* Work to be completed: Determine how many lines below hold the string "layout". Reply with the number alone.
(Beginning of Dataset records)
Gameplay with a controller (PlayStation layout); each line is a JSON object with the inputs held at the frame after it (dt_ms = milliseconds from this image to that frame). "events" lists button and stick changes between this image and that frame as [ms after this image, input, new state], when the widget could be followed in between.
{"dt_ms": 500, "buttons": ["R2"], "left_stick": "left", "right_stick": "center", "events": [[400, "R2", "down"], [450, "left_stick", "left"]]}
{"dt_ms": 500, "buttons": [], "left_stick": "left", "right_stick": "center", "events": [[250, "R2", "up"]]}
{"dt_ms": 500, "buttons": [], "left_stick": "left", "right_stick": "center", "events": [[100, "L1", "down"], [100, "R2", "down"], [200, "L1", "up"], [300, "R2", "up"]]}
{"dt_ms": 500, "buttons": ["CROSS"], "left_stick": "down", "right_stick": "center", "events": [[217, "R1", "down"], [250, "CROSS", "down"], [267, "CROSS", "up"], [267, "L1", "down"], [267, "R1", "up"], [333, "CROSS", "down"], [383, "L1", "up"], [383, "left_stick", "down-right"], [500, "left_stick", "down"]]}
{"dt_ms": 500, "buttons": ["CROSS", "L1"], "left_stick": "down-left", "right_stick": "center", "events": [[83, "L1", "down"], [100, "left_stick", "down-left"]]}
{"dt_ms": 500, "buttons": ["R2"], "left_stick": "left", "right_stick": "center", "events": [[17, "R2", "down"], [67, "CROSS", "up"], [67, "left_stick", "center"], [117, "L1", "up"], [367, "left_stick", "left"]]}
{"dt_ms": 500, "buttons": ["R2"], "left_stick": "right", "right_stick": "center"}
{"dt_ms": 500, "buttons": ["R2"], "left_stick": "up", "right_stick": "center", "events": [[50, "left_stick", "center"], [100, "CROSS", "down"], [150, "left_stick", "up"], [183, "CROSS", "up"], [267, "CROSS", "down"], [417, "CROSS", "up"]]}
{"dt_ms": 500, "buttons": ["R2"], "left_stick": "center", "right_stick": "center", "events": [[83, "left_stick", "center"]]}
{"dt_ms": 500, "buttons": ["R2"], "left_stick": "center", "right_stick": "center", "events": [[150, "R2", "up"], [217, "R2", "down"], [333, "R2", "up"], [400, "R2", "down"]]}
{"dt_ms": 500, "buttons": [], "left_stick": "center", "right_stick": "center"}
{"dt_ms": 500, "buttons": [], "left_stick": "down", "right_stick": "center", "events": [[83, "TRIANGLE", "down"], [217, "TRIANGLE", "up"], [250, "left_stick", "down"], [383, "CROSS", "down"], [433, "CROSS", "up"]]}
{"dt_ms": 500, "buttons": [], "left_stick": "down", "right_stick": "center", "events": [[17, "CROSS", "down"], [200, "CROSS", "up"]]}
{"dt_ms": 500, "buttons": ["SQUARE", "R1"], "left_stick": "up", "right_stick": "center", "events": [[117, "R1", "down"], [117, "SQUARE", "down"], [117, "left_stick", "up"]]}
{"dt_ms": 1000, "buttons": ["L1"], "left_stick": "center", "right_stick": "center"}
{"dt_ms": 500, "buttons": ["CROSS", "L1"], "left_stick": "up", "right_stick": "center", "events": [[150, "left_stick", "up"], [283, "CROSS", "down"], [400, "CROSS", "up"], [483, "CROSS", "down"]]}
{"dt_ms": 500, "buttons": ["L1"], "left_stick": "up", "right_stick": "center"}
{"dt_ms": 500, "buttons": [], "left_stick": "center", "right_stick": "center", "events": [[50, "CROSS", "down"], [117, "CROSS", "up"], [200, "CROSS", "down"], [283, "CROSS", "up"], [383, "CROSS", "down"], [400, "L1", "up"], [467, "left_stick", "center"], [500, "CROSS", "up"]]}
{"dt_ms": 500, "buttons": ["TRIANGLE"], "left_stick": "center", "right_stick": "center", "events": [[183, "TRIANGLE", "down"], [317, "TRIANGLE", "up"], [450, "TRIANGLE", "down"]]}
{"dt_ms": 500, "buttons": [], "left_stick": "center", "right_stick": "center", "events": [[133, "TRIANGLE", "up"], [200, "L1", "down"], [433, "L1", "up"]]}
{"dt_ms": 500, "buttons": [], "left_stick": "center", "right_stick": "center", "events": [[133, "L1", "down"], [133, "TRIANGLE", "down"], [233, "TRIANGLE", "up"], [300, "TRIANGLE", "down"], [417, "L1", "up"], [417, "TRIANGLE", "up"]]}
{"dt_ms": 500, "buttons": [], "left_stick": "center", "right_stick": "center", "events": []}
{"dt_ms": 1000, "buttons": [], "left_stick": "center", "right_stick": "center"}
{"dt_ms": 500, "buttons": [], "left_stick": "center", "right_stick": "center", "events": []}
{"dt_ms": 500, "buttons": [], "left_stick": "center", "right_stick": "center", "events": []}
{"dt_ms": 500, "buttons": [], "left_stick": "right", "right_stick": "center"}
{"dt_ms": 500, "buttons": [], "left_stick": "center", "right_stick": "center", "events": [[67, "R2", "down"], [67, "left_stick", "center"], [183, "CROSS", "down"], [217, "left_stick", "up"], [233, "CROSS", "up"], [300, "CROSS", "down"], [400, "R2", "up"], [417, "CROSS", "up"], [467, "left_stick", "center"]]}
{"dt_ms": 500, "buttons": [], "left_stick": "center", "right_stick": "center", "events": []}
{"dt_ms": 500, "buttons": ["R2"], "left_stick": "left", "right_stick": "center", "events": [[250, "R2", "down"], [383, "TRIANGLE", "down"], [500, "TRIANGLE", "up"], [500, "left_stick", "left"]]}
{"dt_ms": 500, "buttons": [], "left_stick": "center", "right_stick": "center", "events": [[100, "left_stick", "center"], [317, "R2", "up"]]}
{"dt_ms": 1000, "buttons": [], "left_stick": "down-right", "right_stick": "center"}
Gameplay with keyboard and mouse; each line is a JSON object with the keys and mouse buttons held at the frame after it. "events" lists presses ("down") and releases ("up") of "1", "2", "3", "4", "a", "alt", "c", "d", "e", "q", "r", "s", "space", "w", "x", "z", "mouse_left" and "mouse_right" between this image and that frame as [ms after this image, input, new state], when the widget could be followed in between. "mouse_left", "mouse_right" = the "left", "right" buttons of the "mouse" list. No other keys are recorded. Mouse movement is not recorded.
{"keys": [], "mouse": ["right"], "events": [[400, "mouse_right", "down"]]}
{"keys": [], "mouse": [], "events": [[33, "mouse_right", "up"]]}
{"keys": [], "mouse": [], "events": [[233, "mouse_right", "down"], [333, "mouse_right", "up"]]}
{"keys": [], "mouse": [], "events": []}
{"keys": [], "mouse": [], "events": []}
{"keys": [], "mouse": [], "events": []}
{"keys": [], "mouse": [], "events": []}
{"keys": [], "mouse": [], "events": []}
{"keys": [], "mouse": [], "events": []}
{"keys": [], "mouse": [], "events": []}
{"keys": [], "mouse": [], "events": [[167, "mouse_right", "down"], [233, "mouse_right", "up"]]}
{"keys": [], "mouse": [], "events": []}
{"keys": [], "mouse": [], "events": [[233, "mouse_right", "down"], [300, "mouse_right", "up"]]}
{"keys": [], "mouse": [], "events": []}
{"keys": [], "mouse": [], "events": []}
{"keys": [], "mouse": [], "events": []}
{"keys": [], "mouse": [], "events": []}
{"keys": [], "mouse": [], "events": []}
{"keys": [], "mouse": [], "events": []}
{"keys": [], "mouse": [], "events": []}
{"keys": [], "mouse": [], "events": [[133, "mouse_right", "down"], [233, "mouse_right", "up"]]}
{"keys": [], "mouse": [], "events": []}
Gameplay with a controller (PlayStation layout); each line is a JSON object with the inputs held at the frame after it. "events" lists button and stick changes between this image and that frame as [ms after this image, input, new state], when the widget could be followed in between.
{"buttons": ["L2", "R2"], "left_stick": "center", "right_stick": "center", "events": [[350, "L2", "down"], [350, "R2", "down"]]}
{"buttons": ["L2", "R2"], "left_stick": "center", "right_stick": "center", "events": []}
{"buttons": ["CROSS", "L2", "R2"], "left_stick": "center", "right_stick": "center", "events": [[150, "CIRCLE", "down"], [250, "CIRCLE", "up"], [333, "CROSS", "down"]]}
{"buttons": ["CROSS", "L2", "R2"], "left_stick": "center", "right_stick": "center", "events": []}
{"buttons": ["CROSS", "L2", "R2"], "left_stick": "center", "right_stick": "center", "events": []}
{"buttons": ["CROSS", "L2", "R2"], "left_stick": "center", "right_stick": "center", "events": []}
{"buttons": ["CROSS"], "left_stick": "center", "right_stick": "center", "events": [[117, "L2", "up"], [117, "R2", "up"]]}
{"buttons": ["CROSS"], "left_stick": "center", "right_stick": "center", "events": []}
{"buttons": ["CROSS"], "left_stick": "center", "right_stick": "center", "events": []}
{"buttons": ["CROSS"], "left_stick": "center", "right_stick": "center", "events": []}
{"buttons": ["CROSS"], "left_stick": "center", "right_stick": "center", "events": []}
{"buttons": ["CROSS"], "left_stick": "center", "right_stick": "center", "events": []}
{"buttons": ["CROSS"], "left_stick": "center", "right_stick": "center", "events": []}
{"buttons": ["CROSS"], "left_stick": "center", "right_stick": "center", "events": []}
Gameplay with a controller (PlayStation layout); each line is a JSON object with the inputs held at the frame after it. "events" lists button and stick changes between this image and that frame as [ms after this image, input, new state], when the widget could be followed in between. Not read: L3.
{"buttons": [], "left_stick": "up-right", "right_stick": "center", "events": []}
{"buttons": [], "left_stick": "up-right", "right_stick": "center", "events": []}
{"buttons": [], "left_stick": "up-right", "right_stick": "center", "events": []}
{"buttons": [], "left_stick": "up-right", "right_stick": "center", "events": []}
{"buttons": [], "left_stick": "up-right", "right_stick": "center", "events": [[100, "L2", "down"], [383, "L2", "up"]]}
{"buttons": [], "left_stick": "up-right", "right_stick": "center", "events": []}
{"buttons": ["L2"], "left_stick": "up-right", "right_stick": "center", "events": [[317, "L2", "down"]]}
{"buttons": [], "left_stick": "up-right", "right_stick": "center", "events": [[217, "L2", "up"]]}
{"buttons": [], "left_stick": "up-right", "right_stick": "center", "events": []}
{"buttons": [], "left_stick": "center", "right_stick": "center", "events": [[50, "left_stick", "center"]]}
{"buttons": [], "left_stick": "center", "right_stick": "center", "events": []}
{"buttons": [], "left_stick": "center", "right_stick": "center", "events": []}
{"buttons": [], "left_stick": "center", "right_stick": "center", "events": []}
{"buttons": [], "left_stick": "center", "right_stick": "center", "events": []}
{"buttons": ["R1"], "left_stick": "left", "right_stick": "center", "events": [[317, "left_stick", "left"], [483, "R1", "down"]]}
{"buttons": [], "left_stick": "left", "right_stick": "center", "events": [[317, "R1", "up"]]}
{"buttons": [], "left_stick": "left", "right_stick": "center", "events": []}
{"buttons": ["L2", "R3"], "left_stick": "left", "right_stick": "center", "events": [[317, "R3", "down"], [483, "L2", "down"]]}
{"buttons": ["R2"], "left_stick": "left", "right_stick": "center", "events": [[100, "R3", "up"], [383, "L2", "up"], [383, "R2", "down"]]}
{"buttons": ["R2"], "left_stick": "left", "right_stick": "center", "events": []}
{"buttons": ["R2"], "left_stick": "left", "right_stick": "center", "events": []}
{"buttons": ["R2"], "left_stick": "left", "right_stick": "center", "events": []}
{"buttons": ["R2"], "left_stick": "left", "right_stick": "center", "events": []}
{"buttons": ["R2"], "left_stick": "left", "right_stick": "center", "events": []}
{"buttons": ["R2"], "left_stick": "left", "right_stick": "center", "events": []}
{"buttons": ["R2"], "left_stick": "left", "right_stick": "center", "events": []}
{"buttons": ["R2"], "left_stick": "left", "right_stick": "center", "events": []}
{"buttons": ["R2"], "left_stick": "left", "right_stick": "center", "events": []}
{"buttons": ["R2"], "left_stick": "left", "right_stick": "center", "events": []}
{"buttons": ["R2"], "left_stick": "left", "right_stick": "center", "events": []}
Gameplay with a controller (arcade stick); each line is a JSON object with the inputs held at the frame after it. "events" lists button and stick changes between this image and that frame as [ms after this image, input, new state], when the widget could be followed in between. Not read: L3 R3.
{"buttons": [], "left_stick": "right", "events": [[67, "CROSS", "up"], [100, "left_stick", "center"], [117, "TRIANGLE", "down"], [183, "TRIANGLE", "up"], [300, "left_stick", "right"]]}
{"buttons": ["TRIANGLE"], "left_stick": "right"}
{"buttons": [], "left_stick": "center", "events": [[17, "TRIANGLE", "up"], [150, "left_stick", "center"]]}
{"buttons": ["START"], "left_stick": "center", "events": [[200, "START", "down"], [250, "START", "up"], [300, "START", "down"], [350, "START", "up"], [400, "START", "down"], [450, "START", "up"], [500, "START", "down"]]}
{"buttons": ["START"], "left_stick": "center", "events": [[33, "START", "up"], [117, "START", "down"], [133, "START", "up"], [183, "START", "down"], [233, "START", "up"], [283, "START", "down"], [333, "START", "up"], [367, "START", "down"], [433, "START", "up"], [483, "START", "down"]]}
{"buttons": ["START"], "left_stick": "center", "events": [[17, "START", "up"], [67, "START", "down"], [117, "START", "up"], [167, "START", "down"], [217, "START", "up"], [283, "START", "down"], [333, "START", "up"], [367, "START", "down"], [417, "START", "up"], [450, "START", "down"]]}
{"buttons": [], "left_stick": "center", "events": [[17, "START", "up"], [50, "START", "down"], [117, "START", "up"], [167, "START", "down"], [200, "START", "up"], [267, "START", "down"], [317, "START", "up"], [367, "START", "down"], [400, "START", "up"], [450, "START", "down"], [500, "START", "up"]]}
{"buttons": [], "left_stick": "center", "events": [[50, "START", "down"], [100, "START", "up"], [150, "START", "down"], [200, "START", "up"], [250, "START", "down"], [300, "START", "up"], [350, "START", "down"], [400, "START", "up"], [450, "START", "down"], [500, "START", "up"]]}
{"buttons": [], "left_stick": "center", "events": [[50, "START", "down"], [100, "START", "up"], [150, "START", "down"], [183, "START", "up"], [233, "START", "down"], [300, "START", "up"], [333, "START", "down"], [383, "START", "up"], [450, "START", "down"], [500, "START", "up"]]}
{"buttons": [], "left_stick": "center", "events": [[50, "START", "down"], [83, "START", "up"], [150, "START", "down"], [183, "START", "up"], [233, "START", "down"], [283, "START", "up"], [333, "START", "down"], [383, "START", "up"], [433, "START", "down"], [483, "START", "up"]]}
(End of Dataset records)
* Output: 3